Online Test Scenario:
A chemical reaction using a fixed amount of a compound produces heat and this is
measured in $kCal$. When a catalyst is added to the compound the amount of heat
produced increases. The increase in heat $(h)$ is believed to be approximately
proportional to the square root of the mass of catalyst added $(c)$.
Question:
Which one of the following plots is most likely to show a linear relationship between the variables?
- $\sqrt{h}$ against $c$
- $h$ against $c^{2}$
- $h$ against $\log{}{c}$
- $\log{}{h}$ against $\log{}{c}$
My attempt:
I've never come across a scenario in my studies like this (except for my masters thesis in altering axis to give a better line of best fit).
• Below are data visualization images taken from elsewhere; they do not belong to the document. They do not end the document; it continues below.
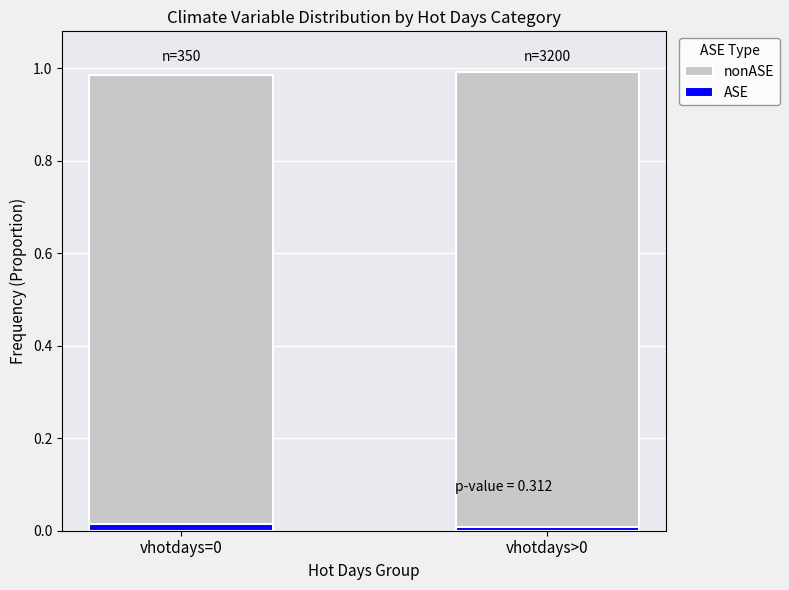

What is the sum of all nonASE values?

2.0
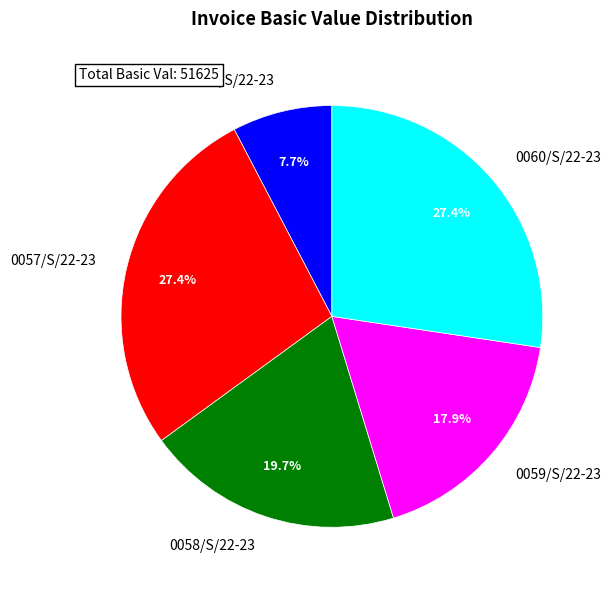

Between 0059/S/22-23 and 0056/S/22-23, which is larger?

0059/S/22-23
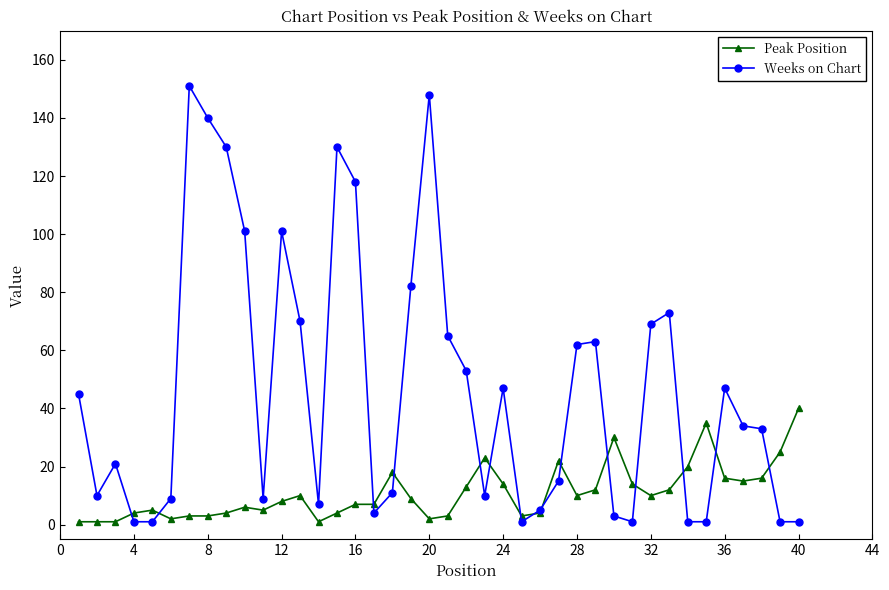

Does the chart display data point markers on the line(s)?

Yes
Based on that logic and the wording "increases in $h$ is proportional to the $\sqrt{c}$"
i would say the correct answer is either $1)$ or $2)$ but i don't know which or the explanation for it.
Best Answer
The words
expressed algebraically say that there is some constant $k$ such that $$ h \approx k \sqrt{c}. $$ That is clearly not a linear relationship. Squaring doesn't help, because $$ h^2 \approx k^2c $$ isn't linear either.
Logarithms will deal with the square root: $$ \log h \approx \log k + (1/2)\log c . $$ That is linear.